> WORK INSTRUCTIONS
Your task is to repeat all of the data exactly while excluding the pictures.

Dataset excerpts:
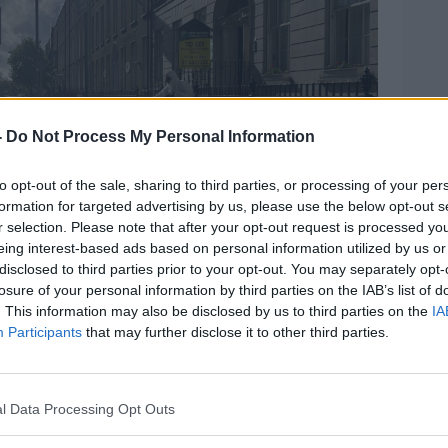
-
Do Not Process My Personal Information
to opt-out of the sale, sharing to third parties, or processing of your per
formation for targeted advertising by us, please use the below opt-out s
r selection. Please note that after your opt-out request is processed y
eing interest-based ads based on personal information utilized by us or
disclosed to third parties prior to your opt-out. You may separately opt-
losure of your personal information by third parties on the IAB’s list of
. This information may also be disclosed by us to third parties on the
IA
Participants
that may further disclose it to other third parties.
ng the removal of tents from around International
tephanie Rohan
l Data Processing Opt Outs
ad only just arrived and had been sent to
Office on Mount Street to lodge an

> COMPLETED EXERCISE
-
Do Not Process My Personal Information
to opt-out of the sale, sharing to third parties, or processing of your per
formation for targeted advertising by us, please use the below opt-out s
r selection. Please note that after your opt-out request is processed y
eing interest-based ads based on personal information utilized by us or
disclosed to third parties prior to your opt-out. You may separately opt-
losure of your personal information by third parties on the IAB’s list of
. This information may also be disclosed by us to third parties on the
IA
Participants
that may further disclose it to other third parties.
ng the removal of tents from around International
tephanie Rohan
l Data Processing Opt Outs
ad only just arrived and had been sent to
Office on Mount Street to lodge an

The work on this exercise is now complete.